A translation company under contract with the Nuclear Regulation Authority has leaked an internal, classified document online from the nuclear watchdog, its secretariat said.

The document does not contain confidential information but is marked "Classified 2," one of three levels of classification by the government, the secretariat said Tuesday.

The document contains information on how spent nuclear fuel is reprocessed, regulations on reprocessing, and details about nuclear power plants.

The NRA secretariat suspects the source of the leak is Erklaren, a Tokyo-based company it hired to have Japanese documents translated into English. The company sent the document, without password protection, to a job applicant, according to the secretariat. Erklaren solicited translators who would double-check its translations via a private-sector online bulletin board.

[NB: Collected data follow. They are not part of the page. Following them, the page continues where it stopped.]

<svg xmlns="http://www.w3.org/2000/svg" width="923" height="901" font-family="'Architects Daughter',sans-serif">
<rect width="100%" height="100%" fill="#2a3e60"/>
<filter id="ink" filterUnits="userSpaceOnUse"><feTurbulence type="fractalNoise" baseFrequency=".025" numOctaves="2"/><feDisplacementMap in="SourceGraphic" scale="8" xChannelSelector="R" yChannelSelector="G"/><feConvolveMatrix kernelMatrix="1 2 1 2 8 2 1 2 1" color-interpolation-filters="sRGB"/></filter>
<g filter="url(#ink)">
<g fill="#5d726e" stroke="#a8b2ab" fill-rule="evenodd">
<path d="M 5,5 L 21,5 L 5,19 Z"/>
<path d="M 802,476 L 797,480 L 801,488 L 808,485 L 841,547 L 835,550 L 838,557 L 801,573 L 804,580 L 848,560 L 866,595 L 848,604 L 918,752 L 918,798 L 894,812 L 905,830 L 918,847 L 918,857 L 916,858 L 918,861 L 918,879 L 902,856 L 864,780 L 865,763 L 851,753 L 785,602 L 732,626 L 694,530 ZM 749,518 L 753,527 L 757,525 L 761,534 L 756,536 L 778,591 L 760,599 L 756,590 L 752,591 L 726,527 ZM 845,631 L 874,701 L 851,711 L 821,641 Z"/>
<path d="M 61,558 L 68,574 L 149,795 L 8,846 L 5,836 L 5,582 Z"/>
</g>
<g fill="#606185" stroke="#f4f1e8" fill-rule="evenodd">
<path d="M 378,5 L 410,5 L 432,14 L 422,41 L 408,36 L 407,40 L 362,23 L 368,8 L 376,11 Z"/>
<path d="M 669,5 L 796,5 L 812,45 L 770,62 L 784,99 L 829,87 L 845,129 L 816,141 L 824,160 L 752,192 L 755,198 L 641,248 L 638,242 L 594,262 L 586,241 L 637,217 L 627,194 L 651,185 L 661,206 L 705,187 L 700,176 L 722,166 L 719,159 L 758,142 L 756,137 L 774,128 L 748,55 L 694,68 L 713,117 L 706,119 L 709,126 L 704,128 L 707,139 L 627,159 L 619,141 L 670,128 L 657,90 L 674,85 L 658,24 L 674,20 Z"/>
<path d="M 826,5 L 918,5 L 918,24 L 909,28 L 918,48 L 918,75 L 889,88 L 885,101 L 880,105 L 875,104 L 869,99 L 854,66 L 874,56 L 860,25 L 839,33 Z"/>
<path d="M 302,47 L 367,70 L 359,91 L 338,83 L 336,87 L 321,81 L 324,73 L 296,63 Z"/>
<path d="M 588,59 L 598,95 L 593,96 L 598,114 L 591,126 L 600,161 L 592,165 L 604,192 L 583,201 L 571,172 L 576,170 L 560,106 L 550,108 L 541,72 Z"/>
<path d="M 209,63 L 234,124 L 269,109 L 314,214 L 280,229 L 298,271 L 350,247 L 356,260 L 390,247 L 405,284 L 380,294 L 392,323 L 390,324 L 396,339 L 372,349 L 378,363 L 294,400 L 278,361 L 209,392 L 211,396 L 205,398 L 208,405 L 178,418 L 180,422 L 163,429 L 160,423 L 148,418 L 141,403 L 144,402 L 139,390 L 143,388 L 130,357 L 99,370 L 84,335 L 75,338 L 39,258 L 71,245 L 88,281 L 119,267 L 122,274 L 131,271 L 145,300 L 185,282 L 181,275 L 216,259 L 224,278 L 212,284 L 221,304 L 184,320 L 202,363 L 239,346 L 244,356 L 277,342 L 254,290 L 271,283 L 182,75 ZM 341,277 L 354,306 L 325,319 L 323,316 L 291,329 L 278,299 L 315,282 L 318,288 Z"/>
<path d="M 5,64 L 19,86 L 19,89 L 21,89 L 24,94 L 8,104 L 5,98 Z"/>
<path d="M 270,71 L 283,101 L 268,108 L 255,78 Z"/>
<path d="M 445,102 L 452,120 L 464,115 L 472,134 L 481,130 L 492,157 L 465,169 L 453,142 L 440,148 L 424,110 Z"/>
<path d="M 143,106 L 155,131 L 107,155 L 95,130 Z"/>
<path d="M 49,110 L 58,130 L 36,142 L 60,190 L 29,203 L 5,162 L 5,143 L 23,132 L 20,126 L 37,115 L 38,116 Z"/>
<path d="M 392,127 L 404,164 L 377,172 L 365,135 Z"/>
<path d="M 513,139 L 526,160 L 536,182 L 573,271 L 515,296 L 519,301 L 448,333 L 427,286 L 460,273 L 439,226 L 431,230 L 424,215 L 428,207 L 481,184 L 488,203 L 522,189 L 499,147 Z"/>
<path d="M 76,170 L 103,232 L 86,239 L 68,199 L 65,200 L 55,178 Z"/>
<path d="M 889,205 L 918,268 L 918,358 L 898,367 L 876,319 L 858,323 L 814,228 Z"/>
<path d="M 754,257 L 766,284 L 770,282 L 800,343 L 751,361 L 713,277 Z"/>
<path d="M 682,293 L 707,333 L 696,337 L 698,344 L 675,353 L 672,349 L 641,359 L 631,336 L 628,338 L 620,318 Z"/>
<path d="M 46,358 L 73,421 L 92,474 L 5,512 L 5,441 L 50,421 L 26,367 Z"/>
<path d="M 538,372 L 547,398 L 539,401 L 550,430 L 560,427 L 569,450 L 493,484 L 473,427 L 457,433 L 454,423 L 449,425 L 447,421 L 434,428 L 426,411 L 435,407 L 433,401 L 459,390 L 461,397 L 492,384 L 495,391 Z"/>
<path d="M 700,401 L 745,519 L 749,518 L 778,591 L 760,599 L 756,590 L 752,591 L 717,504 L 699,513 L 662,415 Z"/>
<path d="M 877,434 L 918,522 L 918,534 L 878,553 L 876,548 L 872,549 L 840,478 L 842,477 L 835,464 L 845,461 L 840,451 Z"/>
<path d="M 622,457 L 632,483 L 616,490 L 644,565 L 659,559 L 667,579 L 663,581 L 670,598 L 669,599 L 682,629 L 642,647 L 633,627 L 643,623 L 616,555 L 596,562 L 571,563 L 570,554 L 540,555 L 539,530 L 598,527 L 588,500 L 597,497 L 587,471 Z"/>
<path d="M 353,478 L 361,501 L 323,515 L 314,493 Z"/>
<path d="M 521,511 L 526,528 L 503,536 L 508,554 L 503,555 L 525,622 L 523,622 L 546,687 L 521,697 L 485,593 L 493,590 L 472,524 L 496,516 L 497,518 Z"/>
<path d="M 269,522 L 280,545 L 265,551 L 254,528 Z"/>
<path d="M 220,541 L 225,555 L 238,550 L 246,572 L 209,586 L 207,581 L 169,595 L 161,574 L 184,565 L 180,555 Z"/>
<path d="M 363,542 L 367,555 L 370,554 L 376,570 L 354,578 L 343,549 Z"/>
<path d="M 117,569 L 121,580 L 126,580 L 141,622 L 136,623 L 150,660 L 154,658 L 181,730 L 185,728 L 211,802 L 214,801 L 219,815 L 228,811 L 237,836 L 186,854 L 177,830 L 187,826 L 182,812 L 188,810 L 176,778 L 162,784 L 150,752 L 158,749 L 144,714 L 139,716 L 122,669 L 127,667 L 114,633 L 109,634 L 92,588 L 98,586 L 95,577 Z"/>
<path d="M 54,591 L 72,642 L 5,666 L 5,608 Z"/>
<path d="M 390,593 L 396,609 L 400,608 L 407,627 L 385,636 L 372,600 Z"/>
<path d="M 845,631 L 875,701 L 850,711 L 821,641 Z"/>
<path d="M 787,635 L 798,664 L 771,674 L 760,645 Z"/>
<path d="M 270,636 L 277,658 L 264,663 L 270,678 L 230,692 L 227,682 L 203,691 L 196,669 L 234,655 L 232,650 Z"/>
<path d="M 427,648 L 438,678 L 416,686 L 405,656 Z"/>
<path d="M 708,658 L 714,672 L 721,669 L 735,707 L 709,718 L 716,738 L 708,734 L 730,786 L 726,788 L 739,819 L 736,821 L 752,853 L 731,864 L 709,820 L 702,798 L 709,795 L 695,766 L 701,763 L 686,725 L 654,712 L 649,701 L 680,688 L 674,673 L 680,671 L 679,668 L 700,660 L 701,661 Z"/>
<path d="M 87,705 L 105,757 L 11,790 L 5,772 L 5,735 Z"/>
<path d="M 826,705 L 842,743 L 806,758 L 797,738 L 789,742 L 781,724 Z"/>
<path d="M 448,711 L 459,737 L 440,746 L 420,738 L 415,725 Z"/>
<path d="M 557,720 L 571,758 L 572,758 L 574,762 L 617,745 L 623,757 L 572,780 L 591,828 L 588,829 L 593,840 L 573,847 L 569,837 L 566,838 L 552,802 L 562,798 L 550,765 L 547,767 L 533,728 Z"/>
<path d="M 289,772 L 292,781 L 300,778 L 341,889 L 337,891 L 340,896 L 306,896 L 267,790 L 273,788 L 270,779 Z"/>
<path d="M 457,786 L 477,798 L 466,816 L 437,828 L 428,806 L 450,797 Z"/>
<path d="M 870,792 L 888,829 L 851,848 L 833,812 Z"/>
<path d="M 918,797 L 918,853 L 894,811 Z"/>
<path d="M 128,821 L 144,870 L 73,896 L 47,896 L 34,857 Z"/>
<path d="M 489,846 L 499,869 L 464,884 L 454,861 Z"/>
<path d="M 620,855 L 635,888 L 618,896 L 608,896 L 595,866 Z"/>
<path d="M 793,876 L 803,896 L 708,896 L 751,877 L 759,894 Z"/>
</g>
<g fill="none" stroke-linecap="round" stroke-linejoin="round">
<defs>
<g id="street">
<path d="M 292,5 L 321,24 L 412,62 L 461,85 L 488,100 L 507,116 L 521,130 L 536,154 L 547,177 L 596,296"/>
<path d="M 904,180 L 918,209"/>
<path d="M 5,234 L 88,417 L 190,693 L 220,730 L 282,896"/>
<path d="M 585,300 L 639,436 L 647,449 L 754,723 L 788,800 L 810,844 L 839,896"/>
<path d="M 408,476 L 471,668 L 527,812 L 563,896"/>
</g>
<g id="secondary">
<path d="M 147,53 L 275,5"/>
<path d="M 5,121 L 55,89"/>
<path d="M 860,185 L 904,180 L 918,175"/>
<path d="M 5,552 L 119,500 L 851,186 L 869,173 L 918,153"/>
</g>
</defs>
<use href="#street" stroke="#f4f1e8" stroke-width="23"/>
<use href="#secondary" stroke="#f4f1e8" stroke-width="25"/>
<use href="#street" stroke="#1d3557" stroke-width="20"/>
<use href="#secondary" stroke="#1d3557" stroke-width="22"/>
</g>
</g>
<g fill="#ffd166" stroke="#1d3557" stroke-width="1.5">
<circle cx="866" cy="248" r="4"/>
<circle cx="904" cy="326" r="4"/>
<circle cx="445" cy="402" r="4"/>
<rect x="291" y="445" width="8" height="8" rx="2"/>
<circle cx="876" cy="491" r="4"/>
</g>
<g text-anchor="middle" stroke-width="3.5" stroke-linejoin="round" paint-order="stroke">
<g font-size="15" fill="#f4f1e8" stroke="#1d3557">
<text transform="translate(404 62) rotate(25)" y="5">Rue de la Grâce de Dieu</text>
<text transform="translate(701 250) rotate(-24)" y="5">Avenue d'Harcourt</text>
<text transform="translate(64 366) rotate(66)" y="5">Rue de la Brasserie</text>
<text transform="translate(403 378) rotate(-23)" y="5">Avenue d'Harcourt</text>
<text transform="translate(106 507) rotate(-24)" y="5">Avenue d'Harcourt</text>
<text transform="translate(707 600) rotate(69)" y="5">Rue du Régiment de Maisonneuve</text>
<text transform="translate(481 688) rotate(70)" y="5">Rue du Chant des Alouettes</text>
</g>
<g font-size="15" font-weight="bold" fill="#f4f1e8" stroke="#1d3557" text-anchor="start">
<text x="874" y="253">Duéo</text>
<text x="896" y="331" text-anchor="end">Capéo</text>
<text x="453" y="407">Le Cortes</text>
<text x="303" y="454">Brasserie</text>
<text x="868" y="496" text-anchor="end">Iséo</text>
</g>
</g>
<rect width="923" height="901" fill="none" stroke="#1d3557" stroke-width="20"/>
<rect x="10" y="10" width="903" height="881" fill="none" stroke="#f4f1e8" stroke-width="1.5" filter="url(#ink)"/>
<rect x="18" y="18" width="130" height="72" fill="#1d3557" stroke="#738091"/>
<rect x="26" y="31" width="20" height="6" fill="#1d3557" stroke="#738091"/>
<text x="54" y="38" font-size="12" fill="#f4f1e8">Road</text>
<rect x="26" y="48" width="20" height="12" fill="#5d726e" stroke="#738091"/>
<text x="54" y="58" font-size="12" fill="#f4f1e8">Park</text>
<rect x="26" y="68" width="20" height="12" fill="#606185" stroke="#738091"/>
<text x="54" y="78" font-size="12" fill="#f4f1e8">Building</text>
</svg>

Kenichi Fujita, head of the international affairs office at the NRA secretariat, insisted the document is not confidential, saying it is part of "materials compiled from information that is already known."

The information leak was discovered through a tip that the secretariat received that the translation company was urgently looking for people to translate the NRA document via the online bulletin board.

Translation companies hired by the NRA secretariat are prohibited from outsourcing their work or revealing such content to a third party, official Hitoshi Kometani said, adding that Erklaren has violated that policy.

The translation company undertook the work for ¥40 million. The secretariat is considering whether to pay the firm and whether to blacklist the it from bidding on future contracts.